Rozłam w SKL (aktl.)

Rozłam w SKL (aktl.)

Dodano:   /  Zmieniono: 
Według prezesa SKL Jana Marii Rokity, grupa polityków Stronnictwa związana z Arturem Balazsem próbuje rozbić SKL. "I to się może udać" - ocenił Rokita.
W Warszawie obraduje Rada Polityczna SKL, która dyskutuje o wspólnych losach Stronnictwa z Platformą Obywatelską. Obrady są zamknięte dla dziennikarzy.
"Z pewną przykrością muszę powiedzieć, że grupa kolegów pod przywództwem Artura Balazsa próbowała parę dni temu rozbić Platformę Obywatelską i to się dzięki Bogu nie udało; teraz próbuje rozbić SKL i to się może udać" - powiedział dziennikarzom Rokita.

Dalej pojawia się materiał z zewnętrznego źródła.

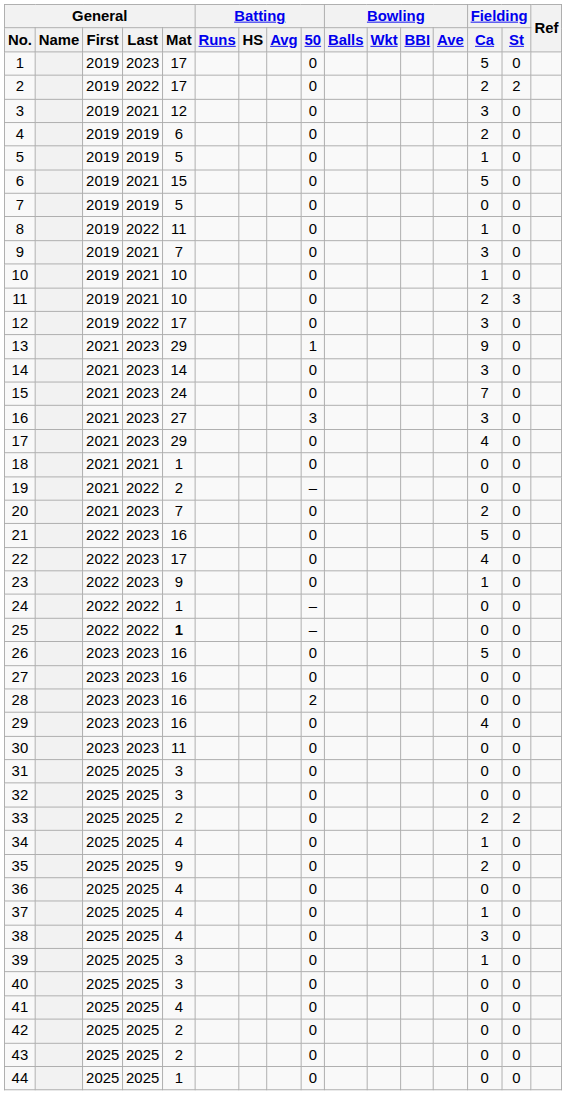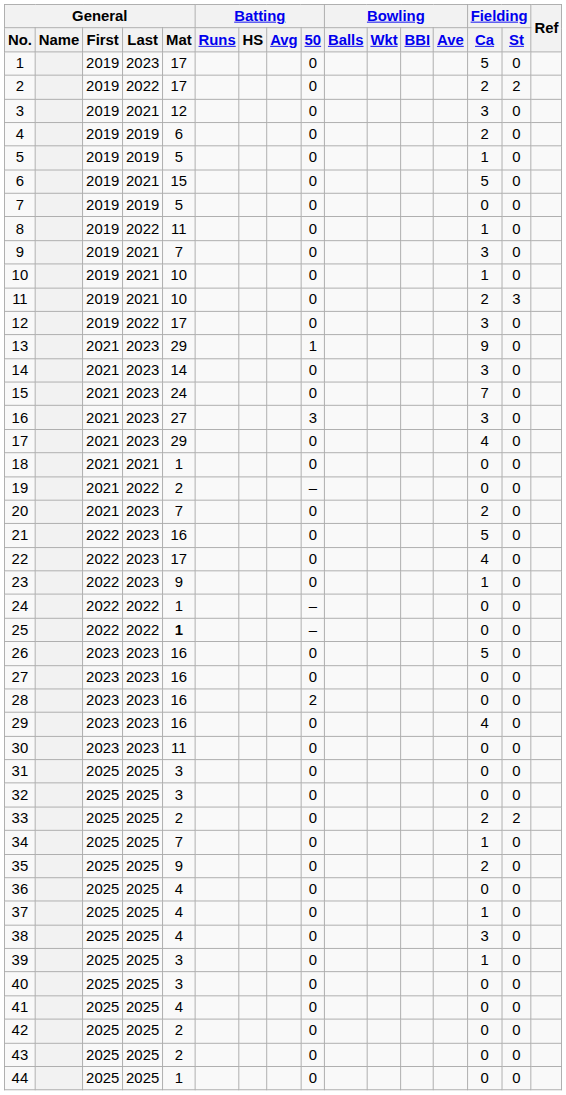34 | General / Mat: 4 -> 7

Zdaniem Artura Balazsa, budowa wspólnej, "partnerskiej" formacji SKL w oparciu o Platformę Obywatelską "nie udała się". Balazs mówił, że "pewien problem" związany jest z politykami SKL, którzy w sejmie pozostali w Klubie PO i nie przystąpili do koła Stronnictwa. "Dzisiejsza uchwała w jakiś sposób udzieli instrukcji tym, którzy się zagubili" - powiedział Balazs.

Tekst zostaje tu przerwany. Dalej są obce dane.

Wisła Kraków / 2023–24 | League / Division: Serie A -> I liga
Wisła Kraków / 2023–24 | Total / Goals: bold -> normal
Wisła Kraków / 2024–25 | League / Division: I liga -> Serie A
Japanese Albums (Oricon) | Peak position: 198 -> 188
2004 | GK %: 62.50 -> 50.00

Siedmiu działaczy Stronnictwa, którzy nie podpisali takiej deklaracji, m.in. Krzysztof Oksiuta i Balazs, utworzyło - zgodnie z decyzją Zarządu partii - własne koło w Sejmie. Według przedwyborczego porozumienia, politycy SKL startowali w wyborach z list PO.
"Nie powiodła się misja wspólnego budowania przez SKL partii Platforma Obywatelska" - powiedział dziennikarzom Balazs. "Na dziś w SKL przeważa pogląd o potrzebie własnej reprezentacji w parlamencie, a także w związku z brakiem porozumienia z PO o kontynuowaniu własnej misji Stronnictwa po prawej stronie sceny politycznej" - dodał.
Sobotnia Rada Polityczna SKL wezwała polityków Stronnictwa, którzy są posłami, aby wstąpili do parlamentarnej reprezentacji SKL, a tym samym opuścili klub PO. Jednocześnie Rada Polityczna nagannie oceniła postawę szefa partii Jana Marii Rokity.
Balazs pytany, dlaczego Rada uznała postawę Rokity za naganną tłumaczył, że m.in. dlatego, iż prezes partii nie podporządkował się decyzji zarządu SKL o tworzeniu własnej reprezentacji w Sejmie.
Z wypowiedzi szefa SKL Jana Marii Rokity oraz Bronisława Komorowskiego wynika, że pozostaną oni w Klubie Parlamentarnym Platformy Obywatelskiej i nie wstąpią do reprezentacji parlamentarnej SKL. "Mogę tylko powtórzyć to, co powiedziałem wcześniej: dla konserwatysty dotrzymywanie danego publicznie słowa jest kwestią o olbrzymim znaczeniu. Konserwatyści tacy jak ja, jak Bronisław Komorowski, Bogusław Sonik z pewnością wszystkie zobowiązania, które złożyliśmy w sprawie budowy wspólnej partii z Platformą Obywatelską dotrzymamy" - powiedział Rokita dziennikarzom po zakończeniu obrad Rady. Nie chciał odpowiadać na dalsze pytania.
"Ja już wstąpiłem do klubu. Staram się być poważnym politykiem i w ciągu tygodnia nie zmieniam dwukrotnie decyzji" - powiedział natomiast Komorowski. Podkreślił, że jest lojalny wobec decyzji kwietniowego kongresu SKL. "Czuję się lojalny wobec decyzji kongresu SKL, który rozstrzygnął w kwietniu, a więc przed wyborami, że budujemy z Platformą Obywatelską jedną formację polityczną i że jesteśmy obecni w klubie Platformy. Zmiana tej decyzji po wyborach, po wzięciu mandatu z list Platformy Obywatelskiej jest dla mnie czymś niehonorowym" - powiedział Komorowski.